What We’re Reading: Other Lenses

  • Author: A Conrick
  • Date: May 11, 2018

The Nursery School scooter park at Goldfield School, Tring

There are a few indirect ways to think about mobility management. NCMM embraces these methods, such as design thinking, as ways to guide communities in thinking outside of the box. By making leaders use perspectives outside of their daily tasks, it can assist in innovative thinking and can directly positively contribute to their work.

This week’s news reflects this idea of considering issues and industries adjacent to mobility management. Instead of directly taking on people’s movement, mobility managers can find inspiration or solutions through certain analogues to achieve their own missions.

By taking an alternative look at people’s access to resources inside the city, Minneapolis, Minnesota, may have uncovered a successful approach to redesigning its bus routes and rebuilding ridership. While residents may resist new amenities in a neighborhood for fear of generating traffic, one author argues that Minneapolis' grocery boom actually fights congestion because, while a store generates more trips, it brings food closer to people. As a result, those trips won’t happen by car, but by foot or bike, since those become more convenient modes. Building grocery stores near population centers is also an effective way to reduce the mobility barrier to accessing healthy food and therefore easing at least one strain on a community’s needs.

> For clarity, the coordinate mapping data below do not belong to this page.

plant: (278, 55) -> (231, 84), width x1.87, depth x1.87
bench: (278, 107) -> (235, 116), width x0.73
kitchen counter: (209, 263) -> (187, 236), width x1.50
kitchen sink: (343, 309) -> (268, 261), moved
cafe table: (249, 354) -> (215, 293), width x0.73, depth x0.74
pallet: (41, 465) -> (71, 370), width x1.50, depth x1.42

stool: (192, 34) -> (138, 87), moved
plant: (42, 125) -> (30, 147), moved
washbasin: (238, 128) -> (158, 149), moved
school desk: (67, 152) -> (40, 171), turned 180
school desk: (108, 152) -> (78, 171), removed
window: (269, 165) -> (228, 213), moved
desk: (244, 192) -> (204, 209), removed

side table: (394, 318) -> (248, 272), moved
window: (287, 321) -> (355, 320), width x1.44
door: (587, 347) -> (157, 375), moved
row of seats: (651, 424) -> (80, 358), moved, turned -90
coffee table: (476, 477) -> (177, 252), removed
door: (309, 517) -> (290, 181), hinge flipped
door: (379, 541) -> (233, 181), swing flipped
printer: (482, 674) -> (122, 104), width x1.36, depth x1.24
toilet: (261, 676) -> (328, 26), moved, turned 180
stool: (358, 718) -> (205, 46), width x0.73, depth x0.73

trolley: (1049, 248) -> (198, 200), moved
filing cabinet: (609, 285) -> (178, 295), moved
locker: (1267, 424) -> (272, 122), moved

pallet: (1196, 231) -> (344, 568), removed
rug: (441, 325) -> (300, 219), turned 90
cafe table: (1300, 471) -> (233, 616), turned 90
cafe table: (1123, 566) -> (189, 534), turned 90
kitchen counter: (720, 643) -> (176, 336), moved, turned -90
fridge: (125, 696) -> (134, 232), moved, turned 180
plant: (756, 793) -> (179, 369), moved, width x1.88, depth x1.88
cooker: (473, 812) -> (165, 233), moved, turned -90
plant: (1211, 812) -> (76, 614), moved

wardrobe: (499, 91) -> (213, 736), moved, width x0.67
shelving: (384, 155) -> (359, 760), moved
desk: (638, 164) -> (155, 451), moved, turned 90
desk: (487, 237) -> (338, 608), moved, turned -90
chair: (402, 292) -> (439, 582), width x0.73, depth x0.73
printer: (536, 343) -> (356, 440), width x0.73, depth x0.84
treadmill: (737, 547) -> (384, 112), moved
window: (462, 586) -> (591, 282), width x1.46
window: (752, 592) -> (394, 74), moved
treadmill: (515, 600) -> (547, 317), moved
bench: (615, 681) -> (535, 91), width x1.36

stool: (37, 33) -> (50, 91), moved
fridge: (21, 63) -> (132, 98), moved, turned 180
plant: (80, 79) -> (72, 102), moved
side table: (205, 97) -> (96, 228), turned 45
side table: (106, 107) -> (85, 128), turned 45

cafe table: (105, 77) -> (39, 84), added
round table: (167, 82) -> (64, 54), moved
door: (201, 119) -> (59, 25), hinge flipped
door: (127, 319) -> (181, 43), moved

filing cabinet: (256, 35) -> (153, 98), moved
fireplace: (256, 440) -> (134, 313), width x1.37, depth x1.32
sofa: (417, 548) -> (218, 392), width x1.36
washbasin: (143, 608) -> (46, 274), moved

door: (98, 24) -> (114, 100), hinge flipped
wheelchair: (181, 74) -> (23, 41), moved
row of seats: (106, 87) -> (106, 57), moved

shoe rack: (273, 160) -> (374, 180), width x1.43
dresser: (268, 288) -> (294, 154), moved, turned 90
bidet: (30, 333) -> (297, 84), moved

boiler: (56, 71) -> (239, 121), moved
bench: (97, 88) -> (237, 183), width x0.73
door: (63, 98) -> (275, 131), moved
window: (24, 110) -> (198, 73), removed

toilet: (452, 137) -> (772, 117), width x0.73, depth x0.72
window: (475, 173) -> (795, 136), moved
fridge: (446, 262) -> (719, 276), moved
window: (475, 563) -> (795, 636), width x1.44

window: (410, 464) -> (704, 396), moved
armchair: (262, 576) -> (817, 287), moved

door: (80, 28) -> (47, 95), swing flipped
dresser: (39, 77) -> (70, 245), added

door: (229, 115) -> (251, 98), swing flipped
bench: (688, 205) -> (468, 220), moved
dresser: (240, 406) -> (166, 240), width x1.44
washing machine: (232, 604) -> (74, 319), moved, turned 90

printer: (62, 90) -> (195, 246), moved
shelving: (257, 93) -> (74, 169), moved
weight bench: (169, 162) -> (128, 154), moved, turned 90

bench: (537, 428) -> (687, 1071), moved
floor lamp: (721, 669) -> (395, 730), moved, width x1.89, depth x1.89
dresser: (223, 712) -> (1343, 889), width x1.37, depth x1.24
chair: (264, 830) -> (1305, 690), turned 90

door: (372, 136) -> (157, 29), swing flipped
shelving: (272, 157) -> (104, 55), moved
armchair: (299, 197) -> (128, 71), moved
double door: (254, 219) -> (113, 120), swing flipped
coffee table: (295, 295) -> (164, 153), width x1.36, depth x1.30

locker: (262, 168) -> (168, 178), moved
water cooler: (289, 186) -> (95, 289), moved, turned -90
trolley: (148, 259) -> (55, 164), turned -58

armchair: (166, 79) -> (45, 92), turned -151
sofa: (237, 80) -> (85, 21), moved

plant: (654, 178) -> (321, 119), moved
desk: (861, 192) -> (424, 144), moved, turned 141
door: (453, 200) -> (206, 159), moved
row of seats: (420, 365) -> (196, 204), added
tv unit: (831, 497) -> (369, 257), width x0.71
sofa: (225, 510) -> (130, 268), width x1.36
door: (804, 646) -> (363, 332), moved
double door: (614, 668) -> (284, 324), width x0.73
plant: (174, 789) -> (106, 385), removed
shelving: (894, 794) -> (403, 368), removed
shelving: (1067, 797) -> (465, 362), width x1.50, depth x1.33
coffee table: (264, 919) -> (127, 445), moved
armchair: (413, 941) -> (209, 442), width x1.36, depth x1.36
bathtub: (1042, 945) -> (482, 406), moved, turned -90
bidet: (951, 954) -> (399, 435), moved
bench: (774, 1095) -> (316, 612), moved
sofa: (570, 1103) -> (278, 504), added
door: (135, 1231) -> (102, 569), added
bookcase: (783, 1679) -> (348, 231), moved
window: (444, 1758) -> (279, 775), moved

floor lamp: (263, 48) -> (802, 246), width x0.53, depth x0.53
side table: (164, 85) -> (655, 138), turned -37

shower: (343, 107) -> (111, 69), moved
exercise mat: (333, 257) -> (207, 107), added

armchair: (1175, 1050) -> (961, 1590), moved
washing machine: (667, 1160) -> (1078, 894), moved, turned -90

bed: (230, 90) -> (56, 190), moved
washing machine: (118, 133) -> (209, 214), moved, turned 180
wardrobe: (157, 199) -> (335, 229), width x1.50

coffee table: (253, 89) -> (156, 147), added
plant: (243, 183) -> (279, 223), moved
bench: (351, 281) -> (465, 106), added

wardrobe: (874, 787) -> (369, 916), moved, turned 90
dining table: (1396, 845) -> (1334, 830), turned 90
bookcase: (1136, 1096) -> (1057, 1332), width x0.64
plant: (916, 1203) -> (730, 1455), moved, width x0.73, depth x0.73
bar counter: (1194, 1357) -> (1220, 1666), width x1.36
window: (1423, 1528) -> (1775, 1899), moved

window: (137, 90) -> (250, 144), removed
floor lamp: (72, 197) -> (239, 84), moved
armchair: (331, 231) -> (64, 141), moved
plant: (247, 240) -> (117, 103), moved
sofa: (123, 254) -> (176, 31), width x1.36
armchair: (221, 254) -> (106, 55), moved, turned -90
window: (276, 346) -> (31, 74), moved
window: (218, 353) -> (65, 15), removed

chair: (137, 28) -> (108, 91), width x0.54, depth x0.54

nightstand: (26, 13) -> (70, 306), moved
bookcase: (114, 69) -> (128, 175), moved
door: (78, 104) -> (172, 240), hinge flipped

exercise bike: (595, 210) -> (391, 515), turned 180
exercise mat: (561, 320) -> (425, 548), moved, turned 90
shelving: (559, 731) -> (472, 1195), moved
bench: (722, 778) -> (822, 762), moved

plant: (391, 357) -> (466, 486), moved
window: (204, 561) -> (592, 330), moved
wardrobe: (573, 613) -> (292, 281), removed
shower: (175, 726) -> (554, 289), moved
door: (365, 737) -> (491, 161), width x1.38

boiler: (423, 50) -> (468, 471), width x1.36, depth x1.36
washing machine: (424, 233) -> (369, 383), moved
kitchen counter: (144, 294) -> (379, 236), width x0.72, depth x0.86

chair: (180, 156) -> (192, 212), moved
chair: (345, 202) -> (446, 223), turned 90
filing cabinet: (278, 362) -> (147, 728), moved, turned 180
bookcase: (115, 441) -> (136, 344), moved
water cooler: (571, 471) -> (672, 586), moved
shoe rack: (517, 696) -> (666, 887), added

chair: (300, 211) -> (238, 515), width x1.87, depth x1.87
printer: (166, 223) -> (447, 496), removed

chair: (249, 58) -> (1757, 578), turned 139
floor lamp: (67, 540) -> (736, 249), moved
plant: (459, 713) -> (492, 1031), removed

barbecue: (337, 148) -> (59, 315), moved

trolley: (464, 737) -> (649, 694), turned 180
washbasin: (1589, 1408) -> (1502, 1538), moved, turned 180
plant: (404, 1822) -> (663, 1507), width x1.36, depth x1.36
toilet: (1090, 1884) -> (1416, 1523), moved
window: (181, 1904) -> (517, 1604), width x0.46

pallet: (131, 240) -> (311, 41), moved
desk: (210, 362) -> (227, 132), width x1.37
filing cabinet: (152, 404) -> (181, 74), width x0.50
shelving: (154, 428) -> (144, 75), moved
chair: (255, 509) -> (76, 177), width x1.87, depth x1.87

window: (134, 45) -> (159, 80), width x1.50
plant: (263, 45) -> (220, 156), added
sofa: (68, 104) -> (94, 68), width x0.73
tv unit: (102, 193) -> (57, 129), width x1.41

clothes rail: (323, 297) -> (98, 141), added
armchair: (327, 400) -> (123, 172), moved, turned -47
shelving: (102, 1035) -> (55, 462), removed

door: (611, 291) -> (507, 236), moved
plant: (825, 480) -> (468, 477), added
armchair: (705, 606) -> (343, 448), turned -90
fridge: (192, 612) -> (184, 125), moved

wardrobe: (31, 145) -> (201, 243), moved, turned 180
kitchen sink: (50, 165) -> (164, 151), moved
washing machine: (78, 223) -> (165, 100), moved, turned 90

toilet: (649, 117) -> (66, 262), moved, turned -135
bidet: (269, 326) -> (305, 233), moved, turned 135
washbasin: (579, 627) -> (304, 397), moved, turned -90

From a funding perspective, vehicular traffic tends to overshadow public transit and mobility management. So while it’s exciting to pass new revenue measures dedicated to transit funding, the lack of transit’s inclusion as a priority in the regular budgeting process brings into question if the current approach actually undermines services’ long-term stability. If road improvements can be part of the regular budget process, shouldn’t all mobility options? In the meantime, there is no need to despair, as creative funding sources abound (such as the pastries that bankroll the Budapest metro) and give mobility managers room to explore a wide range of possibilities

The quick rise of shared electric scooters in some big cities also shows the possibilities of thinking creatively about mobility. The surge in the use of these scooters shows how watching the way customers use services can provide insight into further improvements in local mobility options. This author argues that scooters present an incredible potential for addressing the specific mobility needs of children and older adults, but highlights that it will take a lot of engagement with the companies deploying these fleets to ensure they live up to the challenge.

Looking beyond our current networks can expand the potential for finding insights that lead to success. Though transit ridership has been falling in American cities (and rising in rural communities), Canada’s urban centers have seen transit usage climb in recent years. Since Canadian cities hold a number of strong parallels to American counterparts, they can be a helpful lens to show how mobility professionals might better engage their own communities in the services at their disposal – or encourage them to support even more options.